The Presidente first appears in print in the 1915 Manual del cantinero published in Havana by a bartender at the Hotel Inglaterra, John B. Escalante, a Spaniard who had worked for years in New York. It is, however, quite possible that it was actually invented by Constantino Ribalaigua of the Floridita bar: it was at least directly attributed to him in a 1937 article about him, an article he repeatedly reprinted in the bar’s promotional cocktail booklets, and he was not known to be a vain or boastful man (the claim published that same year that it was invented by a Chicago bartender in 1912 cannot be corroborated—or disproved). See Ribalaigua y Vert, Constante; and Floridita. Whoever created it, it must have been christened in honor of Mario Garcia Menocal, president of Cuba from 1913 to 1921 and a man known to enjoy a cocktail.

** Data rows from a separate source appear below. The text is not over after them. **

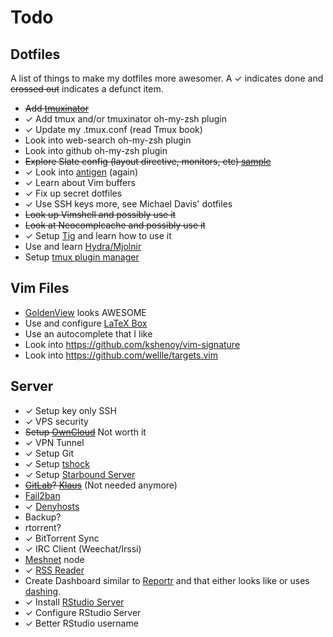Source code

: Todo
====

## Dotfiles

A list of things to make my dotfiles more awesomer. A ✓ indicates done and
~~crossed out~~ indicates a defunct item.

- ~~Add [tmuxinator](https://github.com/aziz/tmuxinator)~~
- ✓ Add tmux and/or tmuxinator oh-my-zsh plugin
- ✓ Update my .tmux.conf (read Tmux book)
- Look into web-search oh-my-zsh plugin
- Look into github oh-my-zsh plugin
- ~~Explore Slate config (layout directive, monitors, etc) [sample][slate]~~
- ✓ Look into [antigen][anti] (again)
- ✓ Learn about Vim buffers
- ✓ Fix up secret dotfiles
- ✓ Use SSH keys more, see Michael Davis' dotfiles
- ~~Look up Vimshell and possibly use it~~
- ~~Look at Neocomplcache and possibly use it~~
- ✓ Setup [Tig][tig] and learn how to use it
- Use and learn [Hydra/Mjolnir][mjolnir]
- Setup [tmux plugin manager][tpm]

## Vim Files

- [GoldenView][golden] looks AWESOME
- Use and configure [LaTeX Box][latex]
- Use an autocomplete that I like
- Look into https://github.com/kshenoy/vim-signature
- Look into https://github.com/wellle/targets.vim

## Server

- ✓ Setup key only SSH
- ✓ VPS security
- ~~Setup [OwnCloud][owncloud]~~ Not worth it
- ✓ VPN Tunnel
- ✓ Setup Git
- ✓ Setup [tshock][tshock]
- ✓ Setup [Starbound Server][starbound]
- ~~[GitLab][gitlab]? [Klaus][klaus]~~ (Not needed anymore)
- [Fail2ban][f2b]
- ✓ [Denyhosts][deny]
- Backup?
- rtorrent?
- ✓ BitTorrent Sync
- ✓ IRC Client (Weechat/Irssi)
- [Meshnet][meshnet] node
- ✓ [RSS Reader][rss]
- Create Dashboard similar to [Reportr][reportr] and that either looks like or uses [dashing][dashing].
- ✓ Install [RStudio Server][rstudio]
- ✓ Configure RStudio Server
- ✓ Better RStudio username

[klaus]: https://github.com/jonashaag/klaus
[owncloud]: http://owncloud.org/
[tshock]: http://tshock.co/xf/index.php
[starbound]: http://www.reddit.com/r/starbound/comments/1s3rdp/how_to_linux_dedicated_server_setup/
[gitlab]: http://gitlab.org/
[f2b]: https://www.digitalocean.com/community/articles/how-to-protect-ssh-with-fail2ban-on-centos-6
[deny]: https://www.digitalocean.com/community/articles/how-to-install-denyhosts-on-centos-6
[meshnet]: http://projectmeshnet.org/
[rss]: https://github.com/swanson/stringer
[reportr]: https://github.com/SamyPesse/reportr
[dashing]: http://shopify.github.io/dashing/
[rstudio]: http://www.rstudio.com/ide/docs/server/getting_started
[golden]: http://zhaocai.github.io/GoldenView.Vim/
[latex]: https://github.com/LaTeX-Box-Team/LaTeX-Box
[slate]: https://github.com/jigish/dotfiles/blob/master/slate
[anti]: https://github.com/zsh-users/antigen
[tig]: https://github.com/jonas/tig
[mjolnir]: http://mjolnir.io/
[tpm]: https://github.com/tmux-plugins
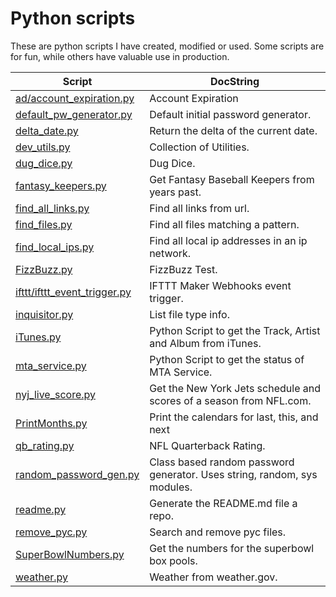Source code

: # Python scripts

These are python scripts I have created, modified or used. Some scripts are for fun, while others have valuable use in production.


| Script  | DocString |
| ------------- | ------------- |
|<a href="./blob/master/blob/ad/account_expiration.py">ad/account_expiration.py</a>|Account Expiration|
|<a href="./blob/master/blob/default_pw_generator.py">default_pw_generator.py</a>|Default initial password generator.|
|<a href="./blob/master/blob/delta_date.py">delta_date.py</a>|Return the delta of the current date.|
|<a href="./blob/master/blob/dev_utils.py">dev_utils.py</a>|Collection of Utilities.|
|<a href="./blob/master/blob/dug_dice.py">dug_dice.py</a>|Dug Dice.|
|<a href="./blob/master/blob/fantasy_keepers.py">fantasy_keepers.py</a>|Get Fantasy Baseball Keepers from years past.|
|<a href="./blob/master/blob/find_all_links.py">find_all_links.py</a>|Find all links from url.|
|<a href="./blob/master/blob/find_files.py">find_files.py</a>|Find all files matching a pattern.|
|<a href="./blob/master/blob/find_local_ips.py">find_local_ips.py</a>|Find all local ip addresses in an ip network.|
|<a href="./blob/master/blob/FizzBuzz.py">FizzBuzz.py</a>|FizzBuzz Test.|
|<a href="./blob/master/blob/ifttt/ifttt_event_trigger.py">ifttt/ifttt_event_trigger.py</a>|IFTTT Maker Webhooks event trigger.|
|<a href="./blob/master/blob/inquisitor.py">inquisitor.py</a>|List file type info.|
|<a href="./blob/master/blob/iTunes.py">iTunes.py</a>|Python Script to get the Track, Artist and Album from iTunes. |
|<a href="./blob/master/blob/mta_service.py">mta_service.py</a>|Python Script to get the status of MTA Service.|
|<a href="./blob/master/blob/nyj_live_score.py">nyj_live_score.py</a>|Get the New York Jets schedule and scores of a season from NFL.com.|
|<a href="./blob/master/blob/PrintMonths.py">PrintMonths.py</a>|Print the calendars for last, this, and next|
|<a href="./blob/master/blob/qb_rating.py">qb_rating.py</a>|NFL Quarterback Rating.|
|<a href="./blob/master/blob/random_password_gen.py">random_password_gen.py</a>|Class based random password generator.  Uses string, random, sys modules.|
|<a href="./blob/master/blob/readme.py">readme.py</a>|Generate the README.md file a repo.|
|<a href="./blob/master/blob/remove_pyc.py">remove_pyc.py</a>|Search and remove pyc files.|
|<a href="./blob/master/blob/SuperBowlNumbers.py">SuperBowlNumbers.py</a>|Get the numbers for the superbowl box pools.|
|<a href="./blob/master/blob/weather.py">weather.py</a>|Weather from weather.gov.|
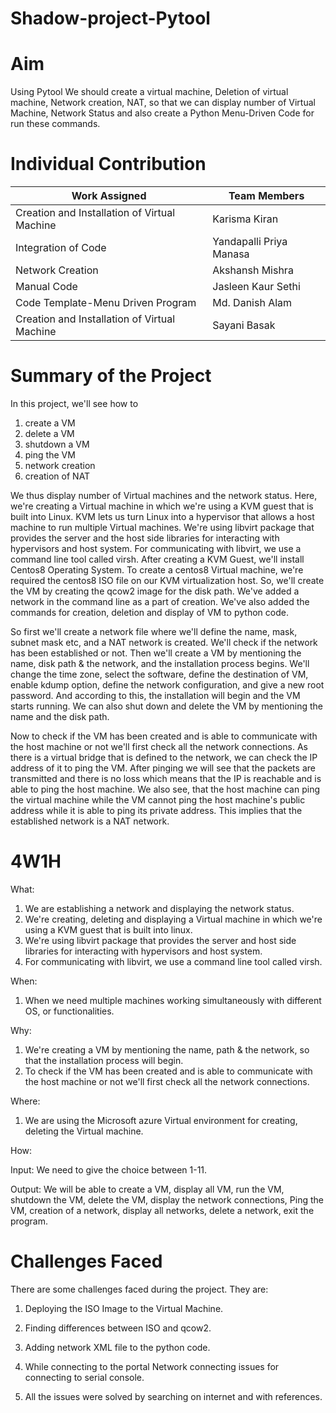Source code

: # Shadow-project-Pytool

# Aim 
Using Pytool We should create a virtual machine, Deletion of virtual machine, Network creation, NAT, so that we can display number of Virtual Machine, Network Status and also create a Python Menu-Driven Code for run these commands.
# Individual Contribution
| Work Assigned | Team Members  |
| ------------- | ------------- |
| Creation and Installation of Virtual Machine  | Karisma Kiran  |
| Integration of Code  | Yandapalli Priya Manasa  |
| Network Creation  |  Akshansh Mishra  |
| Manual Code   |  Jasleen Kaur Sethi  |
| Code Template-Menu Driven Program  |  Md. Danish Alam  |
| Creation and Installation of Virtual Machine  | Sayani Basak  |

# Summary of the Project
In this project, we'll see how to 
1. create a VM
2. delete a VM
3. shutdown a VM
4. ping the VM
5. network creation
6. creation of NAT

We thus display number of Virtual machines and the network status. Here, we're creating a Virtual machine in which we're using a KVM guest that is built into Linux. KVM lets us turn Linux into a hypervisor that allows a host machine to run multiple Virtual machines. We're using libvirt package that provides the server and the host side libraries for interacting with hypervisors and host system. For communicating with libvirt, we use a command line tool called virsh. After creating a KVM Guest, we'll install Centos8 Operating System. To create a centos8 Virtual machine, we're required the centos8 ISO file on our KVM virtualization host. So, we'll create the VM by creating the qcow2 image for the disk path. We've added a network in the command line as a part of creation. We've also added the commands for creation, deletion and display of VM to python code.

So first we'll create a network file where we'll define the name, mask, subnet mask etc, and a NAT network is created. We'll check if the network has been established or not. Then we'll create a VM by mentioning the name, disk path & the network, and the installation process begins. We'll change the time zone, select the software, define the destination of VM, enable kdump option, define the network configuration, and give a new root password. And according to this, the installation will begin and the VM starts running. We can also shut down and delete the VM by mentioning the name and the disk path.

Now to check if the VM has been created and is able to communicate with the host machine or not we'll first check all the network connections. As there is a virtual bridge that is defined to the network, we can check the IP address of it to ping the VM. After pinging we will see that the packets are transmitted and there is no loss which means that the IP is reachable and is able to ping the host machine. We also see, that the host machine can ping the virtual machine while the VM cannot ping the host machine's public address while it is able to ping its private address. This implies that the established network is a NAT network.

# 4W1H
What: 
1. We are establishing a network and displaying the network status.
2. We're creating, deleting and displaying a Virtual machine in which we're using a KVM guest that is built into linux. 
3. We're using libvirt package that provides the server and host side libraries for interacting with hypervisors and host system.  
4. For communicating with libvirt, we use a command line tool called virsh.  

When:
1. When we need multiple machines working simultaneously with different OS, or functionalities. 

Why:
1.  We're creating a VM by mentioning the name, path & the network, so that the installation process will begin.
2.  To check if the VM has been created and is able to communicate with the host machine or not we'll first check all the network connections. 

Where:
1. We are using the Microsoft azure Virtual environment for creating, deleting the Virtual machine.

How:

Input: We need to give the choice between 1-11. 

Output: We will be able to create a VM, display all VM, run the VM, shutdown the VM, delete the VM, display the network connections, Ping the VM, creation of a network, display all networks, delete a network, exit the program.

# Challenges Faced 
There are some challenges faced during the project. They are:


1. Deploying the ISO Image to the Virtual Machine.

2. Finding differences between ISO and qcow2.

3. Adding network XML file to the python code.

4. While connecting to the portal Network connecting issues for connecting to serial console.

5. All the issues were solved by searching on internet and with references.
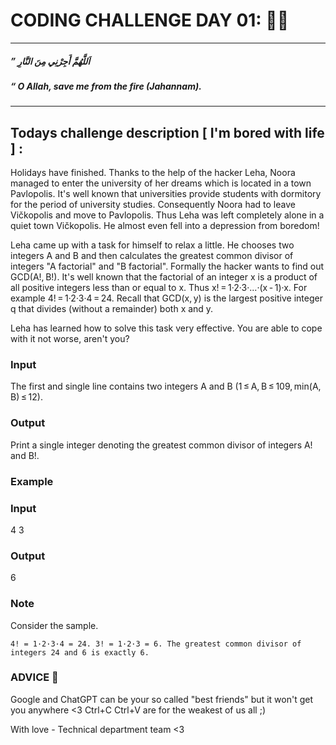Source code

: # CODING CHALLENGE DAY 01: 🌙✨

---

##### ” اَللَّهُمَّ أَجِرْنِي مِنَ النَّارِ

##### “ O Allah, save me from the fire (Jahannam).

---

##

## Todays challenge description [ I'm bored with life ] :

Holidays have finished. Thanks to the help of the hacker Leha, Noora managed to enter the university of her dreams which is located in a town Pavlopolis. It's well known that universities provide students with dormitory for the period of university studies. Consequently Noora had to leave Vičkopolis and move to Pavlopolis. Thus Leha was left completely alone in a quiet town Vičkopolis. He almost even fell into a depression from boredom!

Leha came up with a task for himself to relax a little. He chooses two integers A and B and then calculates the greatest common divisor of integers "A factorial" and "B factorial". Formally the hacker wants to find out GCD(A!, B!). It's well known that the factorial of an integer x is a product of all positive integers less than or equal to x. Thus x! = 1·2·3·...·(x - 1)·x. For example 4! = 1·2·3·4 = 24. Recall that GCD(x, y) is the largest positive integer q that divides (without a remainder) both x and y.

Leha has learned how to solve this task very effective. You are able to cope with it not worse, aren't you?
### Input

The first and single line contains two integers A and B (1 ≤ A, B ≤ 109, min(A, B) ≤ 12).
### Output

Print a single integer denoting the greatest common divisor of integers A! and B!.
### Example
### Input


4 3

### Output


6

### Note

Consider the sample.

    4! = 1·2·3·4 = 24. 3! = 1·2·3 = 6. The greatest common divisor of integers 24 and 6 is exactly 6.



### ADVICE 💖

Google and ChatGPT can be your so called "best friends" but it won't get you anywhere <3 Ctrl+C Ctrl+V are for the weakest of us all ;)

With love - Technical department team <3
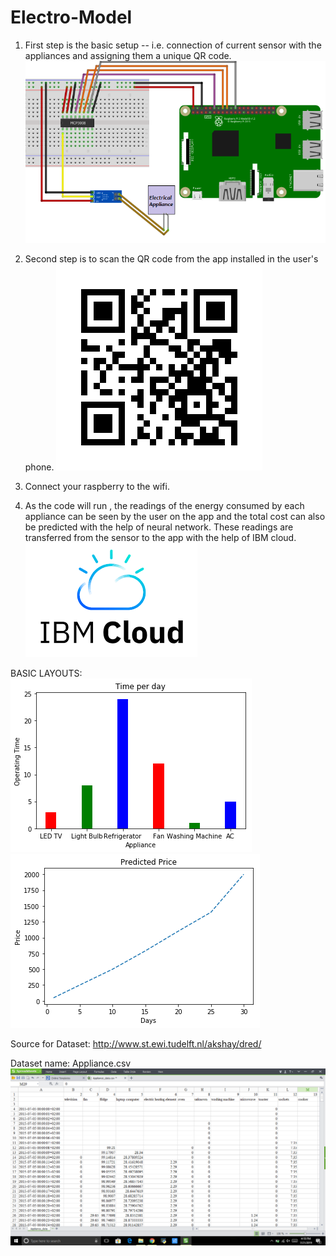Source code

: # Electro-Model

1. First step is the basic setup -- i.e. connection of current sensor with the appliances and assigning them a unique QR code.
![](images/connections.png)

2. Second step is to scan the QR code from the app installed in the user's phone. 
  ![](images/QRCODE.png)

3. Connect your raspberry to the wifi.

4. As the code will run , the readings of the energy consumed by each appliance can be seen by the user on the app and the total cost can also be predicted with the help of neural network. These readings are transferred from the sensor to the app with the help of IBM cloud. 
  ![](cloud.png)

BASIC LAYOUTS: 
![](images/time1.png)
![](images/pred.png)

Source for Dataset: http://www.st.ewi.tudelft.nl/akshay/dred/

Dataset name: Appliance.csv
![](appliance.png)

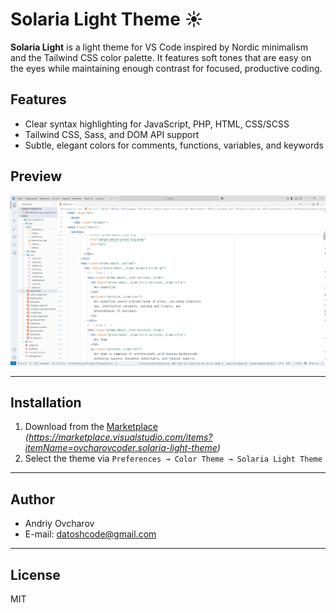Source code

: # Solaria Light Theme ☀️

**Solaria Light** is a light theme for VS Code inspired by Nordic minimalism and the Tailwind CSS color palette. It features soft tones that are easy on the eyes while maintaining enough contrast for focused, productive coding.

## Features

- Clear syntax highlighting for JavaScript, PHP, HTML, CSS/SCSS
- Tailwind CSS, Sass, and DOM API support
- Subtle, elegant colors for comments, functions, variables, and keywords

## Preview

![screenshot](screenshot.png)

---

## Installation

1. Download from the [Marketplace](#) _(https://marketplace.visualstudio.com/items?itemName=ovcharovcoder.solaria-light-theme)_
2. Select the theme via `Preferences → Color Theme → Solaria Light Theme`

---

## Author

- Andriy Ovcharov
- E-mail: datoshcode@gmail.com

---

## License

MIT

The Presidente made it out of Cuba in the late 1920s, turning up in international bar guides and American speakeasies. In the next decade, it would appear occasionally in Europe and surprisingly often in the United States—perhaps not a first-rank cocktail like the Sidecar, but not far behind. See Sidecar. Unfortunately, in its journey from Cuba, one key piece of information regarding its composition was lost: the vermouth in the original was a white, semi-sweet French “vermouth de Chambery.” See vermouth. Most of the recipes published for it, however, called simply for “French”—that is, dry—vermouth (this is perhaps due to the fact that Bacardi rum and Noilly Prat vermouth shared the same importer, and the drink was advertised with those brands). See Bacardi and Noilly Prat. The resulting drink is awkwardly balanced, driving conscientious mixologists to overemphasize the curaçao or the grenadine or switch to a heavier red vermouth, losing in the process the delicacy that was a large part of the Presidente’s original appeal. In any case, its popularity did not outlast the 1950s, although recent years have seen a cautious El Presidente revival.

Recipe: 45 ml each white Cuban rum and sweet, white vermouth and 5 ml each orange curaçao and grenadine. Stir, strain, up. Garnish with orange twist and cherry.

Cuddy, Jack. “Cuban’s [sic] Cocktail King Tells Cuddy Daiquiri Recipe.” Rome (NY) Sentinel, March 5, 1937.

Escalante, John B. Manual del cantinero. Havana: Imprenta Moderna, 1915.

Lane, French. “They Pay the Freight.” Chicago Tribune, March 11, 1937, 19.